The Commonwealth Fund reports that employer-sponsored family health insurance plans increased by 41 percent from 2003 to 2009 – more than three times the rate of increase for personal income in that same time frame.

In its new report, "State Trends in Premiums and Deductibles, 2003–2009: How Building on the Affordable Care Act Will Help Stem the Tide of Rising Costs and Eroding Benefits," the Commonwealth Fund presents a state-by-state analysis of private employer health insurance costs for the six years before the Affordable Care Act was passed, and projects premiums in 2020 if these increases continue.

"Whether you live in Montana, Texas or New York, private insurance costs have been increasing faster than working family incomes," said Cathy Schoen, lead author of the study and senior vice president of the Commonwealth Fund. "For more than a decade, families with job-based insurance have been sacrificing wages to hold on to health insurance. The good news is that the Affordable Care Act reforms provide a foundation to improve coverage and slow healthcare cost growth in the future."

According to the report:

  • The increases ranged widely from state to state – from 21 percent in Delaware to more than 59 percent in Louisiana.
  • By 2009, the average employer-sponsored family premium across all states was $13,027.
  • The six highest cost states (Alaska, Connecticut, Massachusetts, Vermont, Wisconsin and Wyoming) had average premiums ranging from $14,000 to $14,700.
  • Premiums ranged from $11,000 to $12,000 in the 11 states with the lowest average private-employer family premium costs.
  • Average family premiums in the highest premium-cost states were about 23 percent above those of the lowest-cost states.

While the study found that most employers still pay the bulk of the insurance premium costs – 70 percent for family coverage and 81 percent for individual coverage – the increases have used employer resources that might have been deployed in other ways, such as in pay or contributions to employee retirement plans.

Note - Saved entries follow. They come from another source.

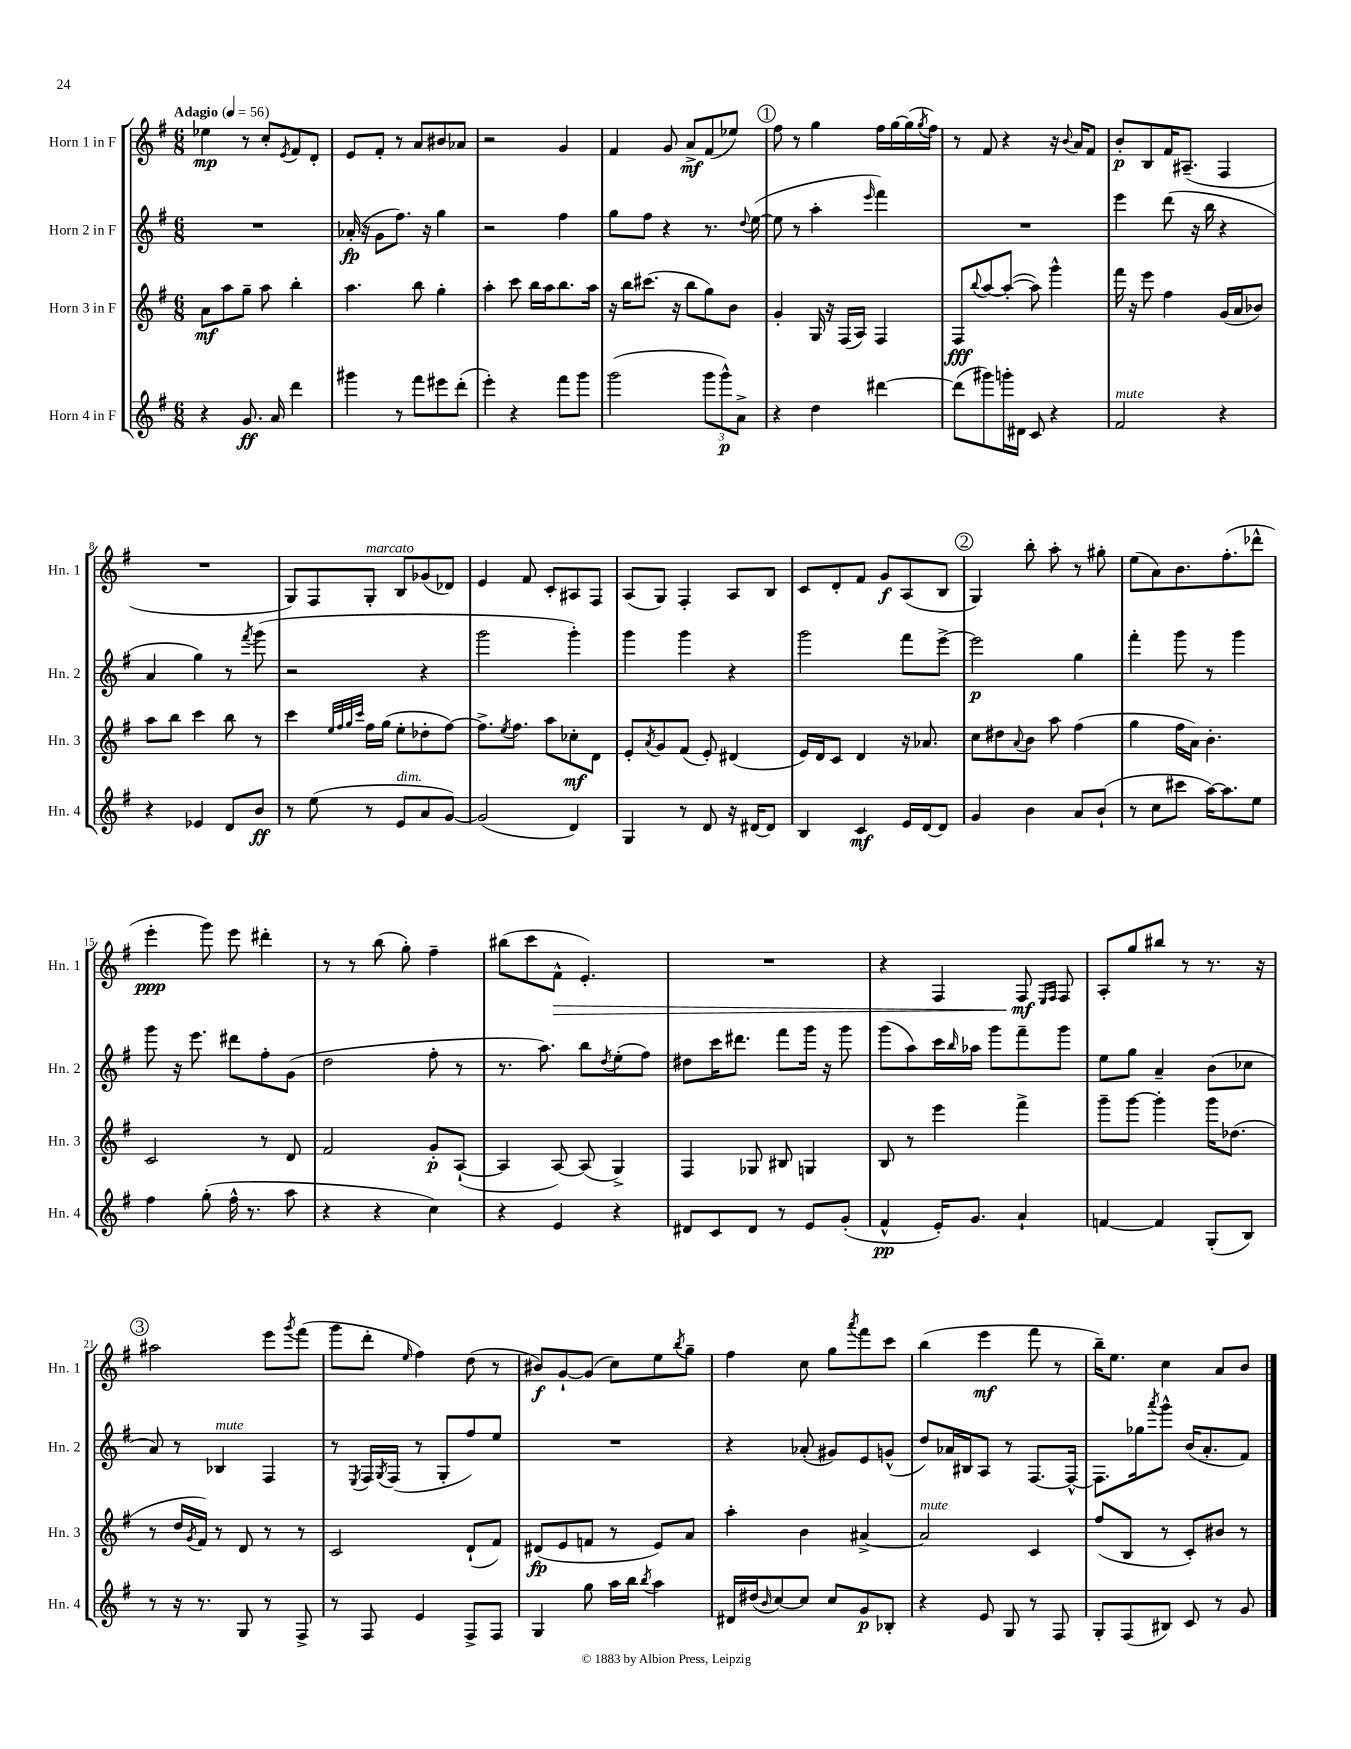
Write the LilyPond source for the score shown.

<<
\new StaffGroup <<
\new Staff = "s0" \with { instrumentName = "Horn 1 in F" shortInstrumentName = "Hn. 1" } {
    \clef treble \key g \major \numericTimeSignature \time 6/8 \tempo "Adagio" 4 = 56
    ees''4\mp r8 c''8-. \acciaccatura { e'8 } fis'8 d'8-. |
    e'8 fis'8-. r8 a'8 bis'8 aes'8 |
    r2 g'4 |
    fis'4 g'8 a'8->\mf fis'8( ees''8) |
    \mark \markup { \circle "1" } fis''8 r8 g''4 fis''16 g''16~ g''16( \acciaccatura { g''8 } fis''16) |
    r8 fis'8 r4 r16 \appoggiatura { b'8 } a'16 fis'8 |
    b'8-.\p b8 fis'16 ais8.--( fis4 |
    R2. |
    g8) fis8 g8-.^\markup { \italic "marcato" } b8 ges'8( des'8) |
    e'4 fis'8 c'8-. ais8 fis8 |
    a8( g8) fis4-. a8 b8 |
    c'8 d'8-. fis'8 g'8\f a8( b8 |
    \mark \markup { \circle "2" } g4) b''8-. a''8-. r8 gis''8-. |
    e''8( a'8) b'8. fis''8.-.( des'''8-^ |
    e'''4-.\ppp g'''8) e'''8 dis'''4-. |
    r8 r8 b''8( g''8-.) fis''4-- |
    bis''8( c'''8 fis'8-^\> e'4.-.) |
    R2. |
    r4 fis4 fis8\mf\! \grace { e16 fis16 } fis8 |
    a8-. g''8 bis''8 r8 r8. r16 |
    \mark \markup { \circle "3" } ais''2 e'''8 \acciaccatura { g'''8 } fis'''8( |
    g'''8 d'''8-. \grace { e''16 } fis''4) d''8( r8 |
    bis'8\f) g'8~-! g'8( c''8) e''8 \acciaccatura { b''8 } g''8-- |
    fis''4 c''8 g''8 \acciaccatura { a'''8 } fis'''8 c'''8 |
    b''4( e'''4\mf fis'''8 r8 |
    b''16--) e''8. c''4 a'8 b'8 \bar "|." |
}
\new Staff = "s1" \with { instrumentName = "Horn 2 in F" shortInstrumentName = "Hn. 2" } {
    \clef treble \key g \major \numericTimeSignature \time 6/8
    R2. |
    aes'16-.\fp( r16 g'8 fis''8.) r16 g''4 |
    r2 fis''4 |
    g''8 fis''8 r4 r8. \appoggiatura { d''8 } e''16~( |
    \mark \markup { \circle "1" } e''8 r8 a''4-. \grace { e'''16 } fis'''4) |
    R2. |
    e'''4 d'''8( r16 b''16 r4 |
    a'4 g''4) r8 \acciaccatura { fis'''8 } g'''8( |
    r2 r4 |
    g'''2 g'''4-.) |
    g'''4 g'''4 r4 |
    g'''2 fis'''8 e'''8~-> |
    \mark \markup { \circle "2" } e'''2\p g''4 |
    fis'''4-. g'''8 r8 g'''4 |
    g'''8 r16 e'''8. dis'''8 fis''8-. g'8( |
    d''2 fis''8-. r8 |
    r8. a''8.) b''8 \acciaccatura { d''8 } e''8-.( fis''8) |
    dis''8 c'''16 dis'''8. fis'''8 g'''16 r16 g'''8 |
    g'''8( a''8) c'''16 \grace { b''16 } aes''16 g'''8 fis'''8-- g'''8 |
    e''8 g''8 a'4-- b'8( ces''8 |
    \mark \markup { \circle "3" } a'8) r8 bes4^\markup { \italic "mute" } fis4 |
    r8 \acciaccatura { e8 } fis16 \acciaccatura { g8 } fis16( r8 g8-. fis''8) e''8 |
    R2. |
    r4 aes'8-.( gis'8) e'8 g'8-^( |
    d''8) aes'16 bis16 a8 r8 fis8.~ fis16~-^ |
    fis8. ges''16 \acciaccatura { a'''8 } g'''8-^ b'16( a'8.-. fis'8) \bar "|." |
}
\new Staff = "s2" \with { instrumentName = "Horn 3 in F" shortInstrumentName = "Hn. 3" } {
    \clef treble \key g \major \numericTimeSignature \time 6/8
    a'8\mf a''8 g''8-- a''8 b''4-. |
    a''4. b''8 g''4-. |
    a''4-. c'''8 b''16 a''16 b''8. a''16 |
    r16 b''16 cis'''8.( r16 b''8 g''8) b'8 |
    \mark \markup { \circle "1" } g'4-. g16 r16 fis16( a16) fis4 |
    fis8\fff \appoggiatura { b''8 } a''8~ a''8~-.( a''8) g'''4-^ |
    fis'''16 r16 e'''8 fis''4 g'16( a'16 bes'8) |
    a''8 b''8 c'''4 b''8 r8 |
    c'''4 \grace { e''32 fis''32 g''32 c'''32 } fis''16 g''16( e''8-. des''8-. fis''8~) |
    fis''8.-> \acciaccatura { e''8 } fis''8. a''8 ces''8-.\mf d'8 |
    e'8-. \acciaccatura { a'8 } g'8 fis'8( e'8-.) dis'4( |
    e'16) d'16 c'8 d'4 r16 aes'8. |
    \mark \markup { \circle "2" } c''8 dis''8 \appoggiatura { a'8 } b'8 a''8 fis''4( |
    g''4 fis''16 a'16) b'4.-. |
    c'2 r8 d'8 |
    fis'2 g'8-.\p a8~-!( |
    a4 a8~) a8( g4->) |
    fis4 ges8 bis8 g4 |
    b8 r8 e'''4 fis'''4-> |
    g'''8-- g'''8~ g'''4-. g'''16 des''8.( |
    \mark \markup { \circle "3" } r8 d''16 \acciaccatura { g'8 } fis'16) r8 d'8 r8 r8 |
    c'2 d'8-!( fis'8) |
    dis'8\fp( e'8 f'8 r8 e'8) a'8 |
    a''4-. b'4 ais'4~-> |
    ais'2^\markup { \italic "mute" } c'4 |
    fis''8( b8 r8 c'8-.) bis'8 r8 \bar "|." |
}
\new Staff = "s3" \with { instrumentName = "Horn 4 in F" shortInstrumentName = "Hn. 4" } {
    \clef treble \key g \major \numericTimeSignature \time 6/8
    r4 g'8.\ff a'16 d'''4 |
    gis'''4 r8 fis'''8 eis'''8 d'''8-.( |
    e'''4-.) r4 fis'''8 g'''8 |
    g'''2( \tuplet 3/2 { g'''8 g'''8-^\p) a'8-> } |
    \mark \markup { \circle "1" } r4 d''4 dis'''4~ |
    dis'''8( gis'''8) g'''16-. dis'16 c'8 r4 |
    fis'2^\markup { \italic "mute" } r4 |
    r4 ees'4 d'8 b'8\ff |
    r8 e''8( r8 e'8^\markup { \italic "dim." } a'8 g'8~) |
    g'2( d'4) |
    g4 r8 d'8 r16 dis'16~ dis'8 |
    b4 c'4\mf e'16 d'16~ d'8 |
    \mark \markup { \circle "2" } g'4 b'4 a'8 b'8-!( |
    r8 c''8 cis'''8 a''16~) a''8. e''8 |
    fis''4 g''8-.( fis''16-^ r8. a''8 |
    r4 r4 c''4) |
    r4 e'4 r4 |
    dis'8 c'8 dis'8 r8 e'8 g'8-.( |
    fis'4-^\pp e'16-.) g'8. a'4-! |
    f'4~ f'4 g8-.( b8) |
    \mark \markup { \circle "3" } r8 r16 r8. g8 r8 fis8-> |
    r8 fis8 e'4 fis8-> fis8 |
    g4 g''8 a''16 b''16 \acciaccatura { b''8 } a''4 |
    dis'16 dis''16( \grace { b'16 } c''8~) c''8 c''8 g'8\p bes8-. |
    r4 e'8 g8 r8 fis8 |
    g8-. fis8( bis8) c'8 r8 g'8 \bar "|." |
}
>>
>>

And while employers may not have passed on the bulk of premium increases, the plans they have chosen have also seen a steady rise in the amount of cost shifting occurring, with increases in deductibles alone increasing 77 percent on average. There was also an increase in the number of people facing deductible payments – up to 74 percent in 2009, versus 52 percent in 2003.

"Health insurance is increasingly unaffordable for families, and benefits are being scaled back as employers and workers struggle to keep up in a difficult economy," said Commonwealth Fund President Karen Davis. "If implemented well, provisions in the Affordable Care Act – including some starting this year, such as tax credits for small businesses to provide coverage, dependent coverage for young adults up to age 26 and elimination of co-payments for preventive care – have the opportunity to reverse these unsustainable increases and ensure that families in every state have access to affordable, comprehensive health insurance."

The report summarizes PPACA provisions – insurance, payment incentives and delivery system reforms – that have the potential to slow the rate of cost growth. According to the report, if reforms slow historic premium increases by one percentage point per year, annual family premiums would be $2,323 lower by 2020. Slowing premium growth by 1.5 percentage points per year would yield $3,403 in premium savings.

Without these slower rates of growth anticipated as a result of health reform, the Commonwealth Fund projected that a family health insurance premium, given the growth rates detailed in the report, would total $23,342 per family by 2020.